Minnesota’s power plants have not had a great year. One of the two 550 MW units at Xcel Energy’s Prairie Island plant shut down for a week in early August when its two emergency diesel generators suffered exhaust leaks. The 600 MW nuclear plant in Monticello was shutdown for three weeks starting November 19, 2011 due to low oil pressure in its turbines, closed again early this August for one week to repair a leaking pipe in the plant’s concrete cement structure, and shut down unexpectedly in September of this year when workers were testing a transformer switch.
But perhaps less known is that Minnesota’s largest electricity generation source, the 900 MW coal-fired unit at Xcel’s Sherburne County Generation Station (Sherco), has been offline since November of 2011. An explosion at the plant caused significant damage, and the unit is expected to be offline until March 2013. Thankfully, no one was hurt in the accident.
- Prairie Island — one (of 2 units) shutdown, for a week in August
- Monticello — three–week shutdown, Nov 2011
— one-week shutdown, Aug 2012
— two-day shutdown, Sep 2012 - Sherco — offline Nov 2011 – March 2013
So essentially, according to the U.S. Energy Information Administration, Minnesota has had 5.4% (Sherco 3) of its total 2010 electricity generation capacity offline for almost a year, with an additional 6.9% (the two nuclear units) coming off and on intermittently and at times unexpectedly.
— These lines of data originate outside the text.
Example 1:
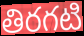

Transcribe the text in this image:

తిరగటి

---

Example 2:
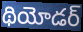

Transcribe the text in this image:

థియోడర్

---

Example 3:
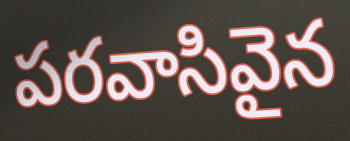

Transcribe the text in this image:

పరవాసివైన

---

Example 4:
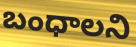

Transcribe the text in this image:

బంధాలని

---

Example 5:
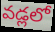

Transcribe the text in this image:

వడ్లలోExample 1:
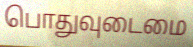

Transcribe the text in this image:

பொதுவுடைமை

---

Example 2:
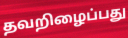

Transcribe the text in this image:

தவறிழைப்பது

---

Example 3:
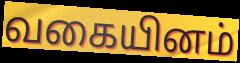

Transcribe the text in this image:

வகையினம்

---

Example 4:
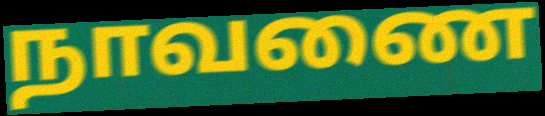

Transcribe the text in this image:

நாவணை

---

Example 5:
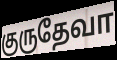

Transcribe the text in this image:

குருதேவா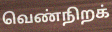
வெண்நிறக்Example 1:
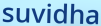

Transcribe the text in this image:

suvidha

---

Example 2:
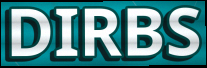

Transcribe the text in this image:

DIRBS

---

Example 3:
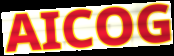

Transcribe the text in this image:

AICOG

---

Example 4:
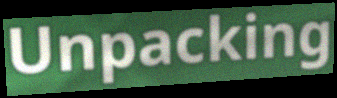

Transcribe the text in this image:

Unpacking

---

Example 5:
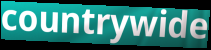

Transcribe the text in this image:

countrywide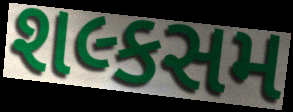
શલ્કસમ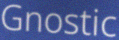
GnosticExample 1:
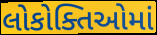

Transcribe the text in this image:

લોકોક્તિઓમાં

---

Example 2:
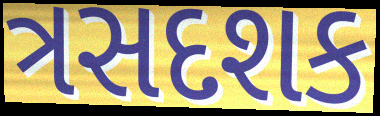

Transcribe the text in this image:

ત્રસદશક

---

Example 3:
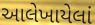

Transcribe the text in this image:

આલેખાયેલાં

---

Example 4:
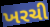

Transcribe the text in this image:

ખરચી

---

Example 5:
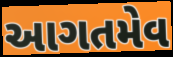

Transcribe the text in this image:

આગતમેવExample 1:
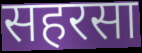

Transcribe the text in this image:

सहरसा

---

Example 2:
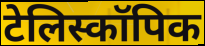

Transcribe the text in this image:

टेलिस्कॉपिक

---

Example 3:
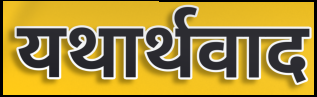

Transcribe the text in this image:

यथार्थवाद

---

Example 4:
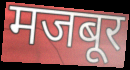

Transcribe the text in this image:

मजबूर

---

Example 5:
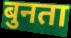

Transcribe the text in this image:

बुनता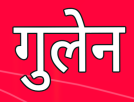
गुलेन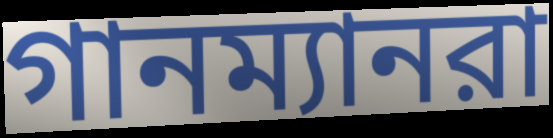
গানম্যানরা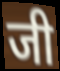
जी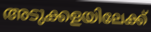
അടുക്കളയിലേക്ക്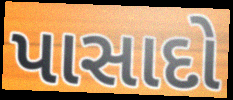
પાસાદોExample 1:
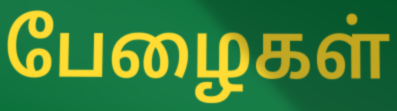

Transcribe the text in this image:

பேழைகள்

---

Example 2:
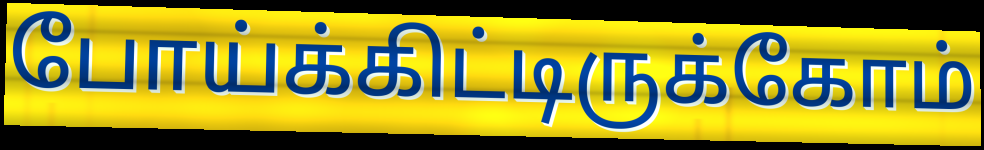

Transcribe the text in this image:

போய்க்கிட்டிருக்கோம்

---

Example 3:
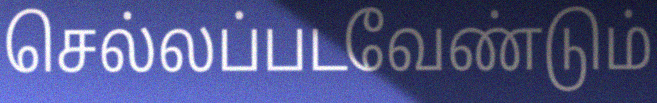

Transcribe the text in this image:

செல்லப்படவேண்டும்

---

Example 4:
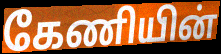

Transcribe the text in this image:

கேணியின்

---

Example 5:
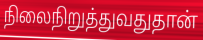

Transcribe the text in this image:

நிலைநிறுத்துவதுதான்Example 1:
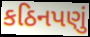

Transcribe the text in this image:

કઠિનપણું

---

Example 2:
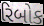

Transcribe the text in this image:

રિબોક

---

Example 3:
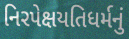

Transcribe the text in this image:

નિરપેક્ષયતિધર્મનું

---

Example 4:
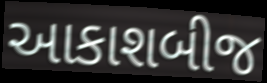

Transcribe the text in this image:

આકાશબીજ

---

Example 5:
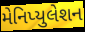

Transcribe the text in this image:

મેનિપ્યુલેશન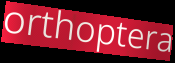
orthoptera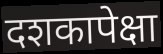
दशकापेक्षा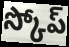
స్కోప్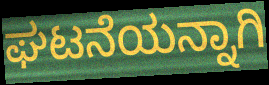
ಘಟನೆಯನ್ನಾಗಿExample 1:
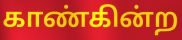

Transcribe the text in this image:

காண்கின்ற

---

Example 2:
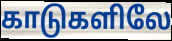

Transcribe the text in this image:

காடுகளிலே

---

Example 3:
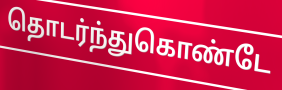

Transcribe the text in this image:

தொடர்ந்துகொண்டே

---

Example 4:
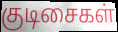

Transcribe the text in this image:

குடிசைகள்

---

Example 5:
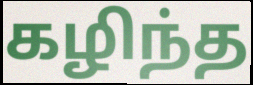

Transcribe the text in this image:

கழிந்த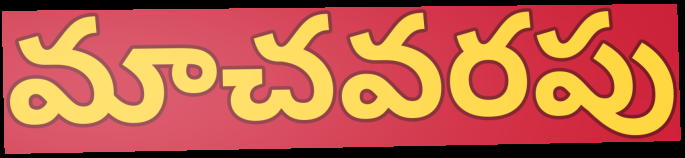
మాచవరపుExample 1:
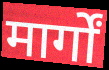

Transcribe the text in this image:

मार्गों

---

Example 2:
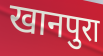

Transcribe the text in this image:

खानपुरा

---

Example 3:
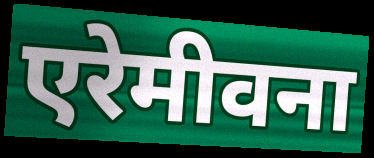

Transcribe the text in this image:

एरेमीवना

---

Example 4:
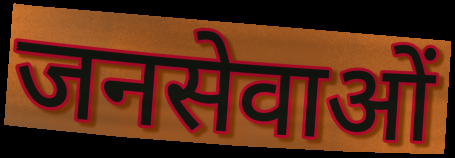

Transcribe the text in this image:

जनसेवाओं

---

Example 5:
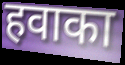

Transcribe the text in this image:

हवाकाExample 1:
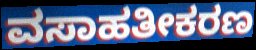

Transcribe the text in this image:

ವಸಾಹತೀಕರಣ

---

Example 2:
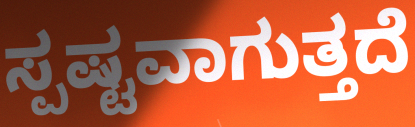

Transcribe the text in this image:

ಸ್ಪಷ್ಟವಾಗುತ್ತದೆ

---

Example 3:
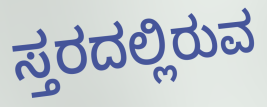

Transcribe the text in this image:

ಸ್ತರದಲ್ಲಿರುವ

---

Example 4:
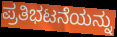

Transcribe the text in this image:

ಪ್ರತಿಭಟನೆಯನ್ನು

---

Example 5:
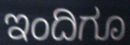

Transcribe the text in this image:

ಇಂದಿಗೂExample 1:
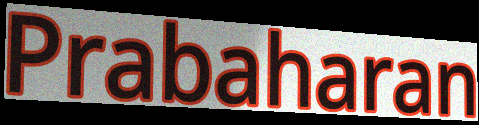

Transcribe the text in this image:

Prabaharan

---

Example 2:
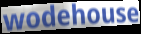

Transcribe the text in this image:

wodehouse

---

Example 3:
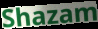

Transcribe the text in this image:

Shazam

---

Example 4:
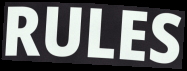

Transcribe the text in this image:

RULES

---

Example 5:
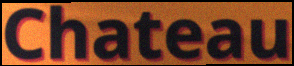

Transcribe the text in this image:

Chateau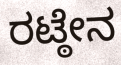
ರಟ್ಠೇನ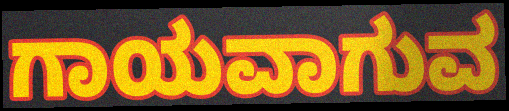
ಗಾಯವಾಗುವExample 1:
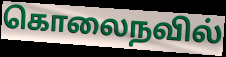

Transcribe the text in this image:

கொலைநவில்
And nothing has happened. The lights didn’t go off and rates didn’t go up. In fact, after the Sherco 3 unit went down there was concern as to where the substitute electricity would come from. But Xcel increased generation at the High Bridge (St. Paul) and Riverside (Minneapolis) natural gas plants and purchased electricity from elsewhere on the grid.
Utilities that use electricity from the Sherco 3 unit said they have not had to raise rates due to the plant outage because replacement power has been reasonably priced. This is likely thanks to continuing low natural gas prices, cheap wind resources and an increasingly flexible grid that expands access to the cheapest available generation sources elsewhere in the region.
To me this begs the question: do we need the Sherco 3 unit moving forward? Xcel claims that the way they have compensated for the downed unit is not sustainable. But as I’ve argued before, we longer need large coal and nuclear power plants to provide continual electricity that way we did in the 20th century.
As Xcel completes and reports this year’s Integrated Resource Plan to the Minnesota Public Utilities Commission later this month, it should be asked to consider a future without the Sherco 3 unit and its other coal-fired sources. The last year has shown that our state’s grid can operate without it with minimal impact on the system and at minimal cost to ratepayers.